When we say writer’s block, we have this idea of words unable to come out. Silence, hollowness, rather than anything else. The blank paper, the pen out of ammo. But what if the pen is not out of ammo, but simply bleeding? What if the block is not silence, but the noise of struggle, the gasping and panting of an agonising spirit, not an image of inaction but one of anxiety and agitation?
Everyone who’s ever put the pen down to paper has also experienced the suspended pen, the space of non-committment, the fork in the road that won’t let go. Unable to move, the pen floats over the blank page, while ideas ruminate without hope of ingestion or digestion. The fog of war cloaks the interval between words, the space where momentum forms and the pen is pulled forward by an invisible force.
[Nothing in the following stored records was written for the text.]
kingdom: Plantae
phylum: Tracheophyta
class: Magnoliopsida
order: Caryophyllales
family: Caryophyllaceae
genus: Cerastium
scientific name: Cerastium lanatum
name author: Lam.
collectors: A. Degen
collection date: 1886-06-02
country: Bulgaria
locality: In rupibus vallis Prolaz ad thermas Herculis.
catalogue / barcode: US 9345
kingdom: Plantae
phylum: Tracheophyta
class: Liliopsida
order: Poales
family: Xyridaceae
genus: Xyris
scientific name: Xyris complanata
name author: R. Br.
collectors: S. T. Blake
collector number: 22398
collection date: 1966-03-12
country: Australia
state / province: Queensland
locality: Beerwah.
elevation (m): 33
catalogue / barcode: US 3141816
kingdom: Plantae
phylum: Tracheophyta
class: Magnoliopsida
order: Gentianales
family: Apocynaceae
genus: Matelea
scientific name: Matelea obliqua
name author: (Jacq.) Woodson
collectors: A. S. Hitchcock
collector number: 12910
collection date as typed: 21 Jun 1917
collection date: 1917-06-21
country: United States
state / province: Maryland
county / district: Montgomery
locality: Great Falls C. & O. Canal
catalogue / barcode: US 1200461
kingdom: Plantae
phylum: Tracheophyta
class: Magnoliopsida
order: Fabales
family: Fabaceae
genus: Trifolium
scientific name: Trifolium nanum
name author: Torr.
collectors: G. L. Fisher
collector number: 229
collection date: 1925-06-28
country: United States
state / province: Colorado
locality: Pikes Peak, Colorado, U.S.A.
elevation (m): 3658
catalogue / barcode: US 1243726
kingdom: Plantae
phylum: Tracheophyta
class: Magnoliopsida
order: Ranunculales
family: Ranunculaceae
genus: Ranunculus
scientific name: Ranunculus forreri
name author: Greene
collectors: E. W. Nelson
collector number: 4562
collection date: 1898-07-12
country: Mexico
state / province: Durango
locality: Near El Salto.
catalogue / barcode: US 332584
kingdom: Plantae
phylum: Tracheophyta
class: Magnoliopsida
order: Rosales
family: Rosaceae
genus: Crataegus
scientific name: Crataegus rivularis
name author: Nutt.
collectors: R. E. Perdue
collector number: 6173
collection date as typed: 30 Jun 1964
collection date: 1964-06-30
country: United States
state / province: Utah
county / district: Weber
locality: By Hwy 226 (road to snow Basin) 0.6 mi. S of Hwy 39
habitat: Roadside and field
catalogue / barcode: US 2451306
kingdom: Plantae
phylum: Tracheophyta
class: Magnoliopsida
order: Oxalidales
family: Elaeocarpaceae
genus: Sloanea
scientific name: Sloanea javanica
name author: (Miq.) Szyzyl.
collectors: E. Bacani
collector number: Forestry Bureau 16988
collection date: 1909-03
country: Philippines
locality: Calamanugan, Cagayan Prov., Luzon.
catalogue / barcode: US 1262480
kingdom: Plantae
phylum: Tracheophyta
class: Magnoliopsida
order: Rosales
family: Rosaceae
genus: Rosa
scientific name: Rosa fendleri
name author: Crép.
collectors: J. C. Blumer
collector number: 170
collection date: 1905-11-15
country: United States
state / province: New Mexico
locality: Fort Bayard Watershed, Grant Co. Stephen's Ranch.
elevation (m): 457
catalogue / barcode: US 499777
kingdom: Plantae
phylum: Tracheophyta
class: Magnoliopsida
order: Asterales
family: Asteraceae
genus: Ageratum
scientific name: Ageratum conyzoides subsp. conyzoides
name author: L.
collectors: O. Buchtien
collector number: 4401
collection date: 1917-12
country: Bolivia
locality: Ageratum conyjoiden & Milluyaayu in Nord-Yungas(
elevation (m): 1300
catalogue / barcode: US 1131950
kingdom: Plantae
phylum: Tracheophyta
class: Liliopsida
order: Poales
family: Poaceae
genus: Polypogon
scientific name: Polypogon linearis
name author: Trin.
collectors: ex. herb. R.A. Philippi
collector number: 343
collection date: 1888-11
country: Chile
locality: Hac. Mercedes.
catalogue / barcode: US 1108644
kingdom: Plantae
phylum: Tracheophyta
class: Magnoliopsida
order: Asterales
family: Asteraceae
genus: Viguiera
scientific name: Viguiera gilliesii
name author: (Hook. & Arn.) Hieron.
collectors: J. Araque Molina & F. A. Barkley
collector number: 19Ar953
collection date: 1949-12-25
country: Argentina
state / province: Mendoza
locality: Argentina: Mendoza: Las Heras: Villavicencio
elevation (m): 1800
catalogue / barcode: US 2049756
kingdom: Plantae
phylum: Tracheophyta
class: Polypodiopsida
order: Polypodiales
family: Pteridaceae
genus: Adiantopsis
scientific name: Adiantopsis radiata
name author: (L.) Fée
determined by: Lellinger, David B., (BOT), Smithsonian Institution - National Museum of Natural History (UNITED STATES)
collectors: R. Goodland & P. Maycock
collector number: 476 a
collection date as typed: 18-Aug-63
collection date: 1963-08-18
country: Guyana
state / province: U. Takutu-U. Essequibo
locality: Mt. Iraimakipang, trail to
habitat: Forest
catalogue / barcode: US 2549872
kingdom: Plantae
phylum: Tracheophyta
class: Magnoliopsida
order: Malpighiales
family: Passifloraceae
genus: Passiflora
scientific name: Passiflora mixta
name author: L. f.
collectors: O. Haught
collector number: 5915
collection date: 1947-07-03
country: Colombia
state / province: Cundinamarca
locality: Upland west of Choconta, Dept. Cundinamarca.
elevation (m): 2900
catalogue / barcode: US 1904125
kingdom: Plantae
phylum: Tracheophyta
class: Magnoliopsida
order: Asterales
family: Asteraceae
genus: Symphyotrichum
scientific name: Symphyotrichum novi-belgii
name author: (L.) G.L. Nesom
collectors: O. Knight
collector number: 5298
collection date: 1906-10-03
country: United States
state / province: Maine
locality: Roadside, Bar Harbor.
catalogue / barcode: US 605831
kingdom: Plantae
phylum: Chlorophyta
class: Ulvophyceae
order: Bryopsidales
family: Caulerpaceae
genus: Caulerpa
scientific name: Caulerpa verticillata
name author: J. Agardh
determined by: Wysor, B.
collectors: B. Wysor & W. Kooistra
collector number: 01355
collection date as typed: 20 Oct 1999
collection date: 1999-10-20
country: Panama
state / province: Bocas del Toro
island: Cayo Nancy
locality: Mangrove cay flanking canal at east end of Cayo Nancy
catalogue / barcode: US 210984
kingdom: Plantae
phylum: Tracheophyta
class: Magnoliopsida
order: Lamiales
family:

Who’s blocking the space? What prevents progress? There is no satisfactory answer to these questions, though many have been attempted. But the pen is a living thing, powered by a force of life. And when it bleeds, the writing stops. Paralysis, rather than blockage. In a self-regarding moment, the pen understands its predicament and its inability to take sides, to find resolve and purpose and risk everything for the sake of a phrase. There’s no going back, though technology allows it. Once written, it stays written, despite subsequent erasures.
If only we could read what has been written and erased, the hesitations, the bleeding, the irresolution, the struggle between the silence and the noise, the one and the many.